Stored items

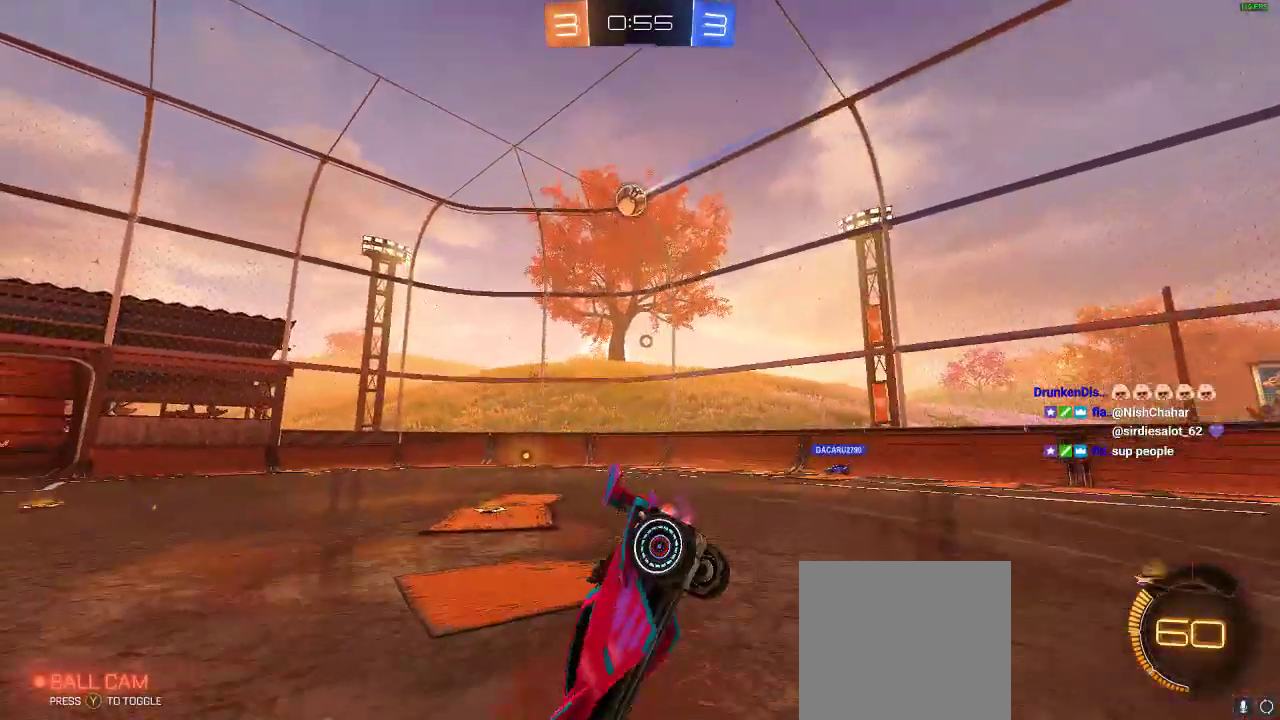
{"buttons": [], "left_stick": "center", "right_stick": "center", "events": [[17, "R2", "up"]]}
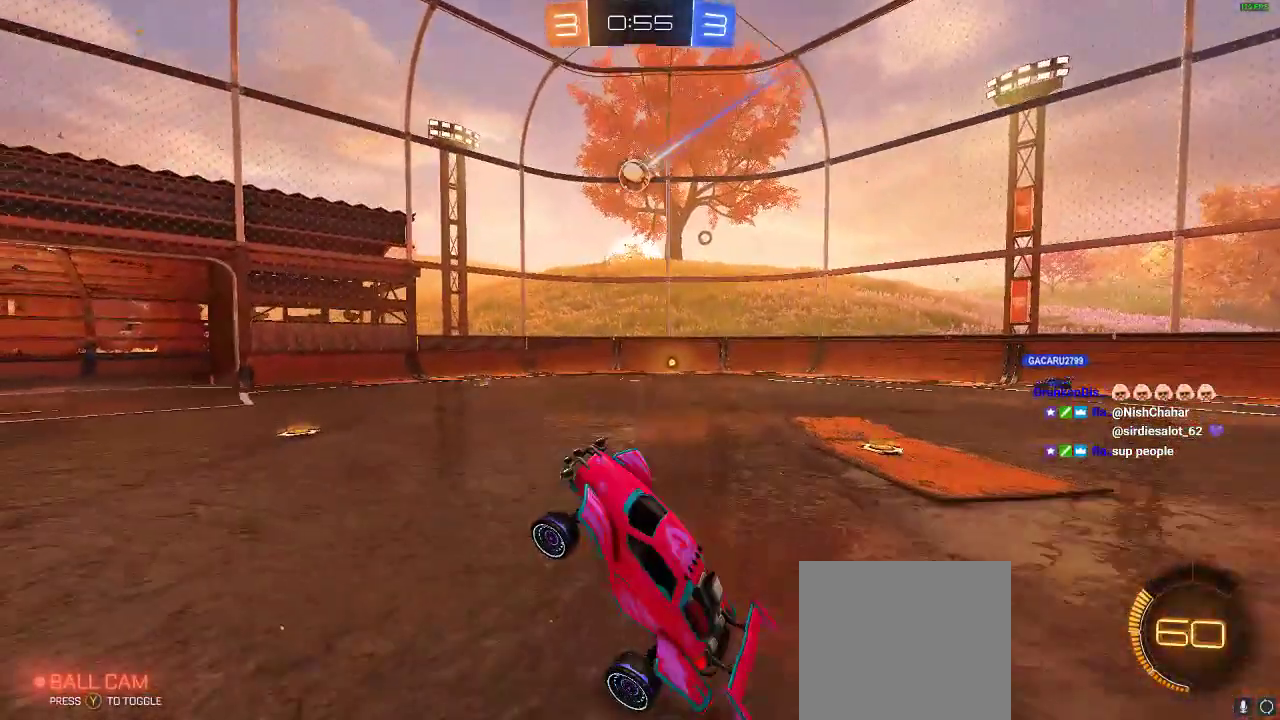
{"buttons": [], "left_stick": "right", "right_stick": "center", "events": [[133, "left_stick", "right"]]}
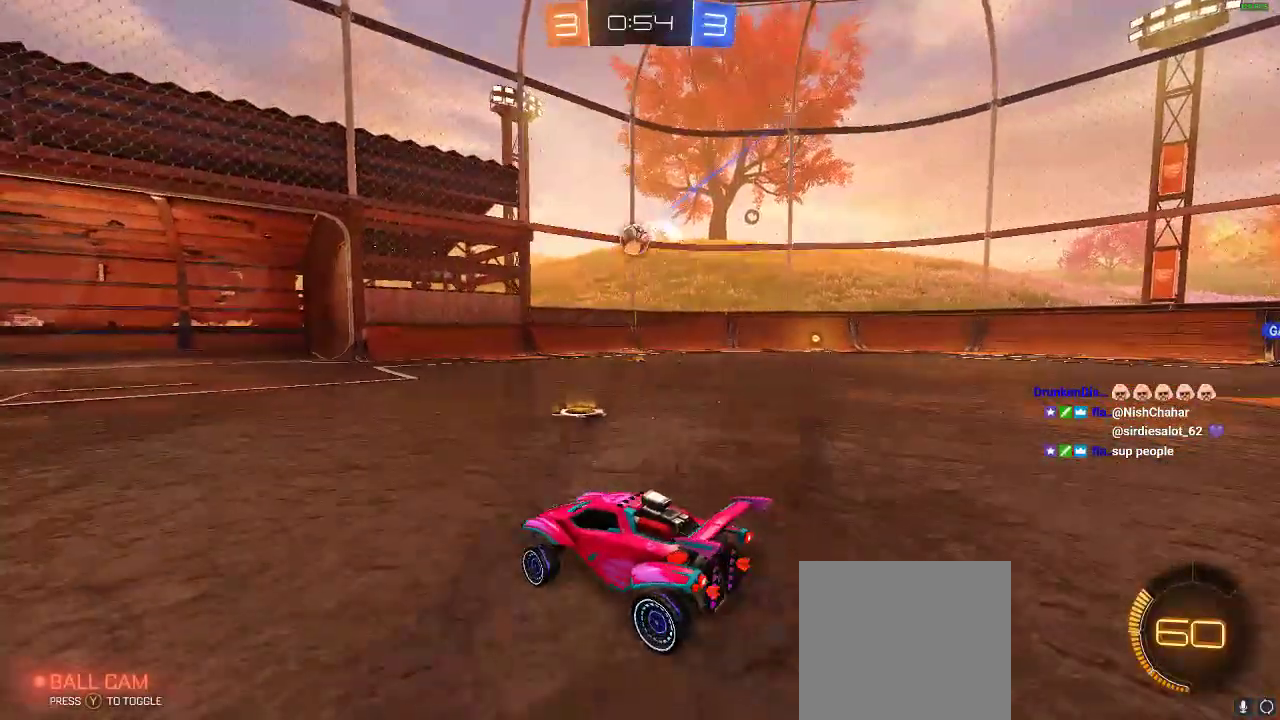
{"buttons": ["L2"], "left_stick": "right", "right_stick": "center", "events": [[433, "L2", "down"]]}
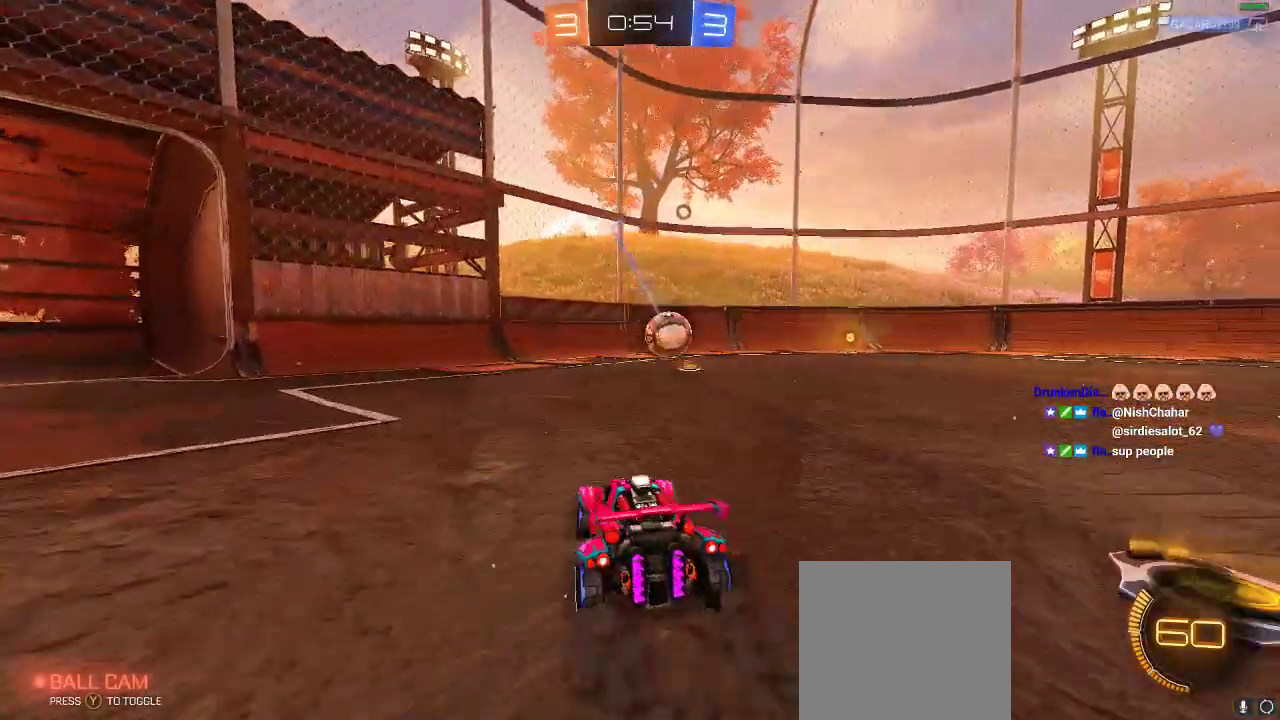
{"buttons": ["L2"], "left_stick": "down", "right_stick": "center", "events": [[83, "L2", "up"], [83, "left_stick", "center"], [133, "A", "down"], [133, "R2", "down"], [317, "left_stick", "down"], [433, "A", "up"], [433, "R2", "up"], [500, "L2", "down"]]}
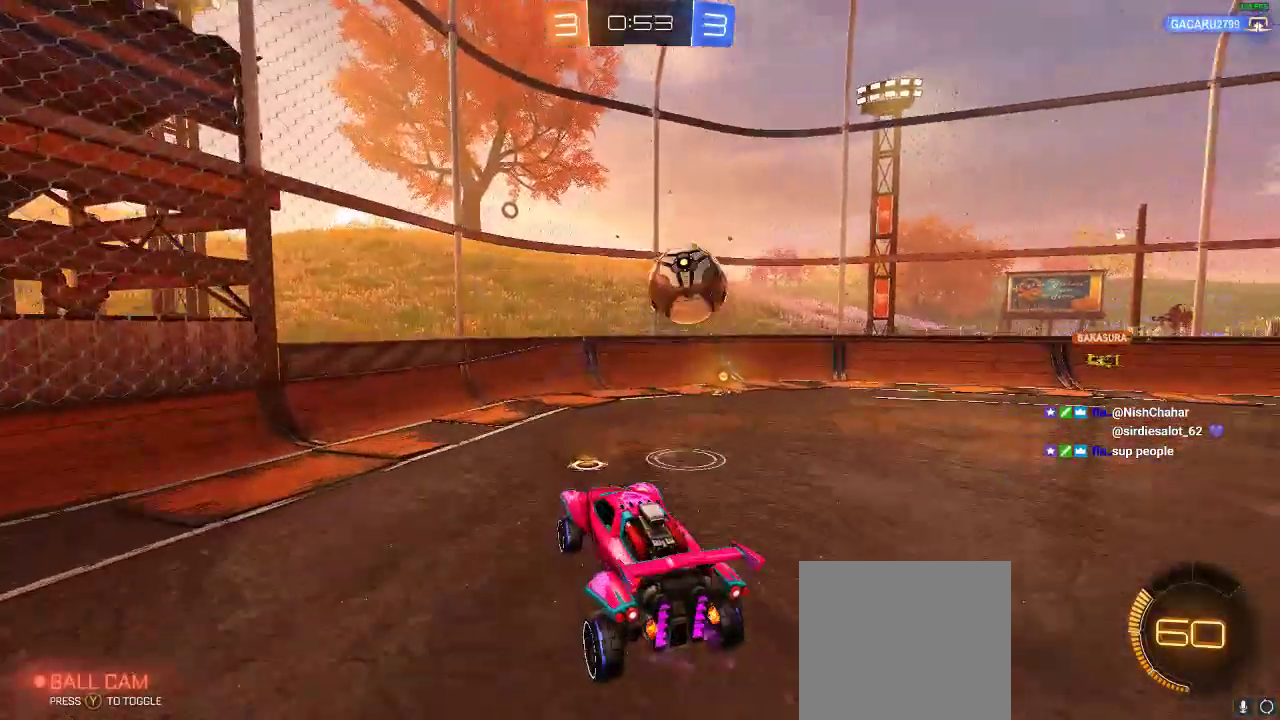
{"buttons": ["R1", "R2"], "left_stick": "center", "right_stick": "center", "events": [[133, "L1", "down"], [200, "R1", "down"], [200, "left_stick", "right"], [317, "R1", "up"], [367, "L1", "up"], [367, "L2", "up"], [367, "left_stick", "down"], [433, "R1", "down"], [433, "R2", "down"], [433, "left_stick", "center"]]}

#### [What to do]
Could you write out all the records exactly, without the pictures?

#### [Solution to this task]
{"buttons": [], "left_stick": "center", "right_stick": "center", "events": [[17, "R2", "up"]]}
{"buttons": [], "left_stick": "right", "right_stick": "center", "events": [[133, "left_stick", "right"]]}
{"buttons": ["L2"], "left_stick": "right", "right_stick": "center", "events": [[433, "L2", "down"]]}
{"buttons": ["L2"], "left_stick": "down", "right_stick": "center", "events": [[83, "L2", "up"], [83, "left_stick", "center"], [133, "A", "down"], [133, "R2", "down"], [317, "left_stick", "down"], [433, "A", "up"], [433, "R2", "up"], [500, "L2", "down"]]}
{"buttons": ["R1", "R2"], "left_stick": "center", "right_stick": "center", "events": [[133, "L1", "down"], [200, "R1", "down"], [200, "left_stick", "right"], [317, "R1", "up"], [367, "L1", "up"], [367, "L2", "up"], [367, "left_stick", "down"], [433, "R1", "down"], [433, "R2", "down"], [433, "left_stick", "center"]]}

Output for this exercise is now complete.